■ Exercise details:
Reproduce the listing below exactly, minus its pictures.

■ Records provided:
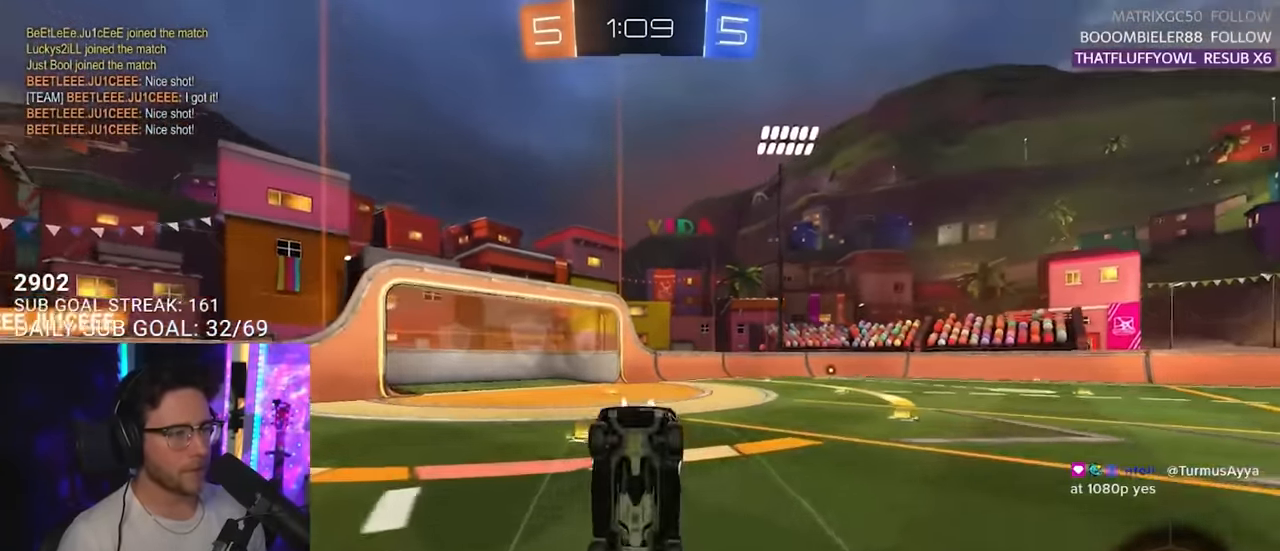
{"buttons": ["R2"], "left_stick": "left", "right_stick": "center", "events": [[133, "TRIANGLE", "down"], [217, "TRIANGLE", "up"], [233, "left_stick", "down-left"], [283, "left_stick", "center"], [333, "SQUARE", "down"], [333, "left_stick", "left"], [433, "SQUARE", "up"]]}
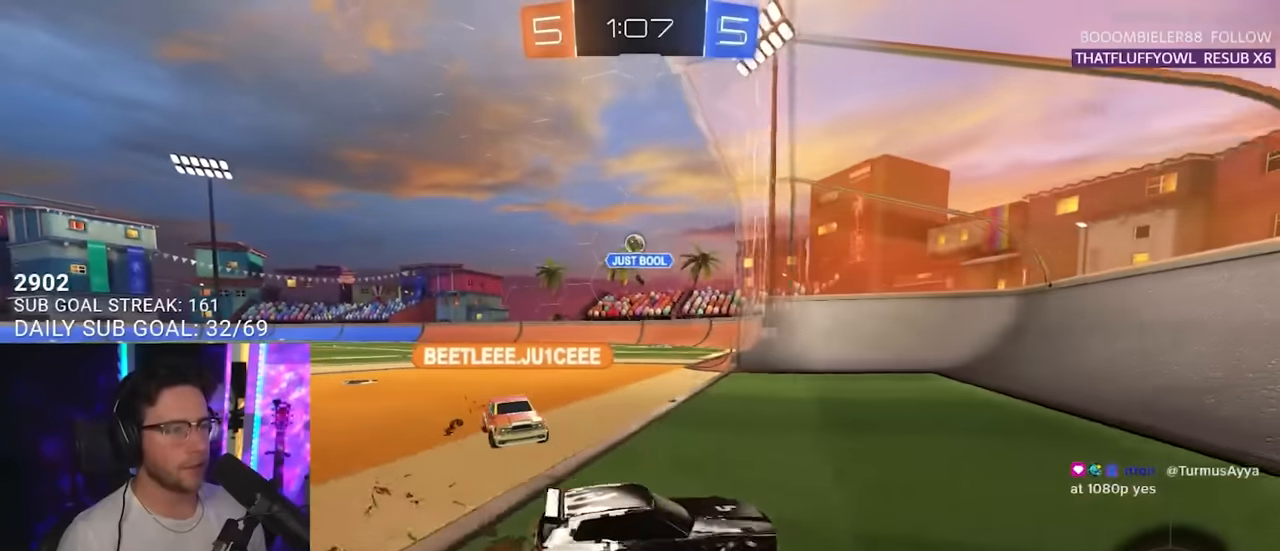
{"buttons": ["R2"], "left_stick": "center", "right_stick": "center", "events": [[500, "left_stick", "center"]]}
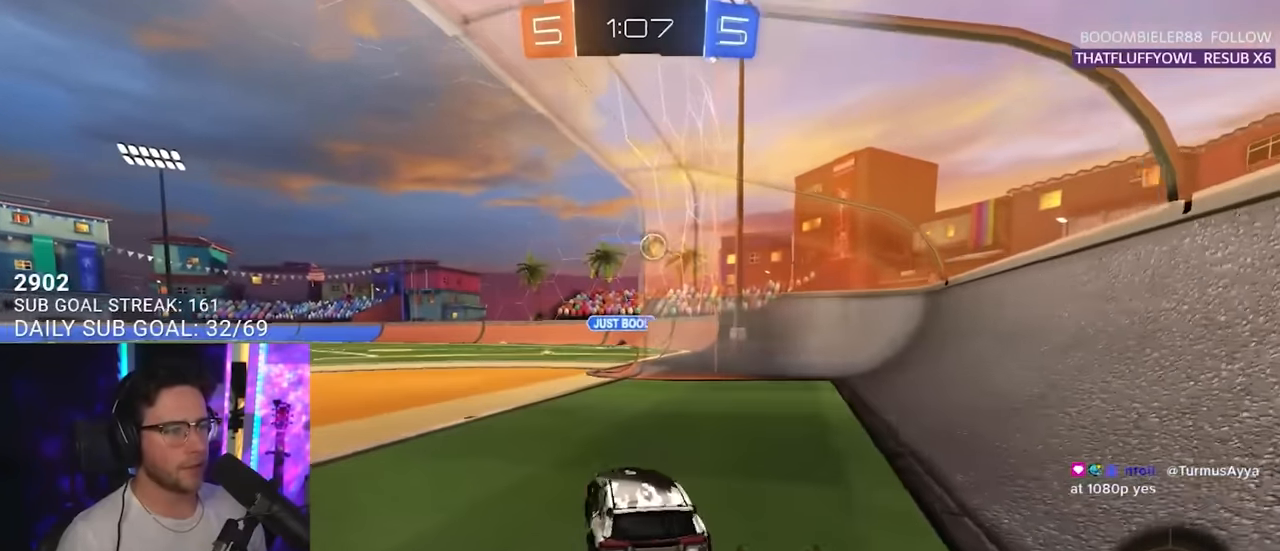
{"buttons": ["R2"], "left_stick": "down-left", "right_stick": "center", "events": [[300, "left_stick", "up-right"], [383, "left_stick", "center"], [483, "left_stick", "down-left"]]}
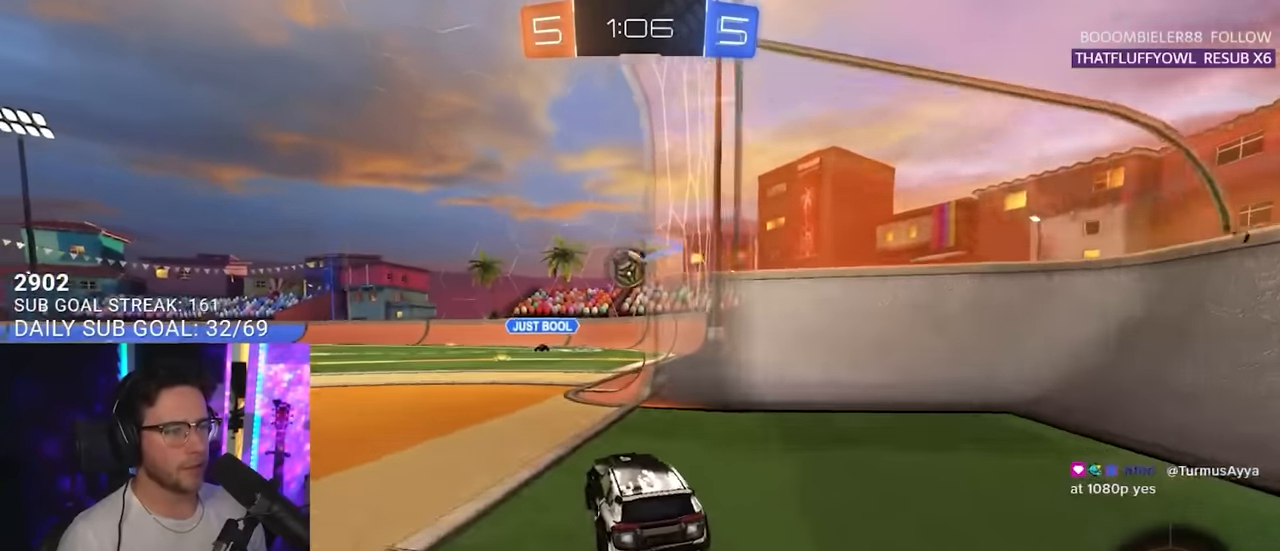
{"buttons": ["R2"], "left_stick": "up-left", "right_stick": "center", "events": [[150, "left_stick", "down-right"], [166, "CROSS", "down"], [383, "CROSS", "up"], [400, "left_stick", "up-right"], [483, "left_stick", "up-left"]]}
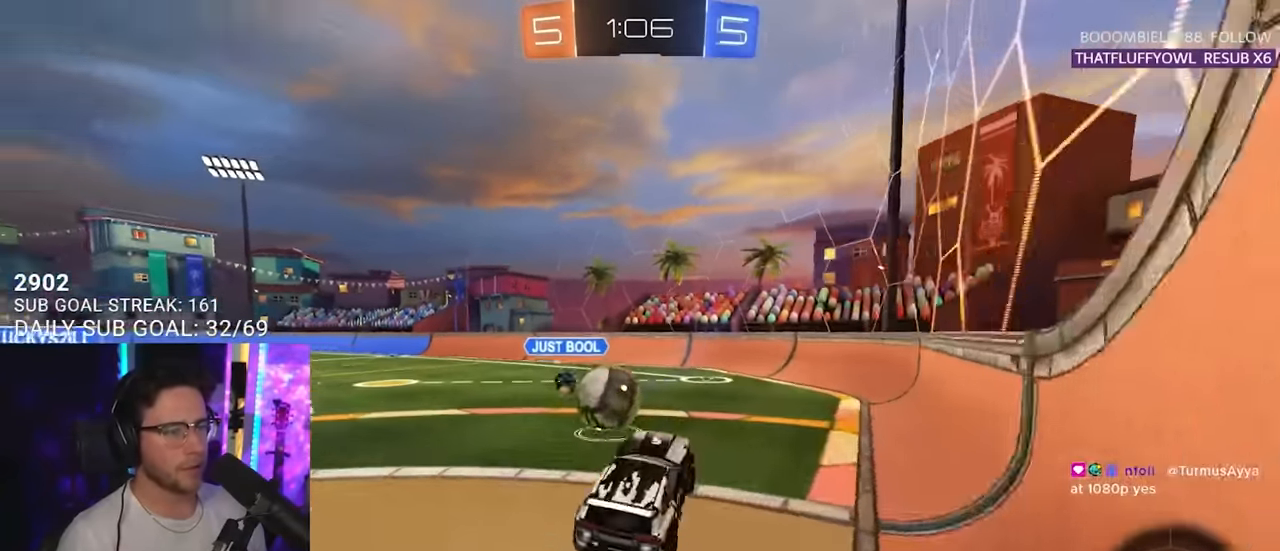
{"buttons": ["L2", "R2"], "left_stick": "left", "right_stick": "center", "events": [[16, "left_stick", "left"], [50, "L2", "down"], [66, "CROSS", "down"], [100, "SQUARE", "down"], [166, "L2", "up"], [200, "CROSS", "up"], [200, "left_stick", "down-right"], [300, "L2", "down"], [300, "SQUARE", "up"], [300, "left_stick", "down"], [500, "left_stick", "left"]]}
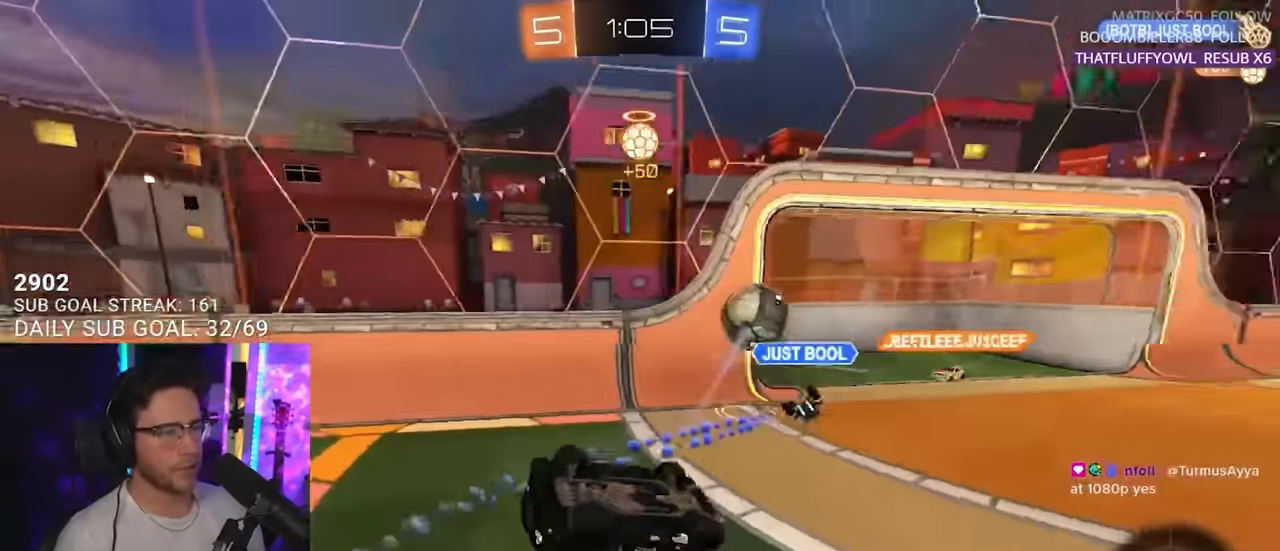
{"buttons": ["R2"], "left_stick": "center", "right_stick": "center", "events": [[116, "left_stick", "up-left"], [333, "L2", "up"], [483, "left_stick", "center"]]}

■ Reply to the exercise:
{"buttons": ["R2"], "left_stick": "left", "right_stick": "center", "events": [[133, "TRIANGLE", "down"], [217, "TRIANGLE", "up"], [233, "left_stick", "down-left"], [283, "left_stick", "center"], [333, "SQUARE", "down"], [333, "left_stick", "left"], [433, "SQUARE", "up"]]}
{"buttons": ["R2"], "left_stick": "center", "right_stick": "center", "events": [[500, "left_stick", "center"]]}
{"buttons": ["R2"], "left_stick": "down-left", "right_stick": "center", "events": [[300, "left_stick", "up-right"], [383, "left_stick", "center"], [483, "left_stick", "down-left"]]}
{"buttons": ["R2"], "left_stick": "up-left", "right_stick": "center", "events": [[150, "left_stick", "down-right"], [166, "CROSS", "down"], [383, "CROSS", "up"], [400, "left_stick", "up-right"], [483, "left_stick", "up-left"]]}
{"buttons": ["L2", "R2"], "left_stick": "left", "right_stick": "center", "events": [[16, "left_stick", "left"], [50, "L2", "down"], [66, "CROSS", "down"], [100, "SQUARE", "down"], [166, "L2", "up"], [200, "CROSS", "up"], [200, "left_stick", "down-right"], [300, "L2", "down"], [300, "SQUARE", "up"], [300, "left_stick", "down"], [500, "left_stick", "left"]]}
{"buttons": ["R2"], "left_stick": "center", "right_stick": "center", "events": [[116, "left_stick", "up-left"], [333, "L2", "up"], [483, "left_stick", "center"]]}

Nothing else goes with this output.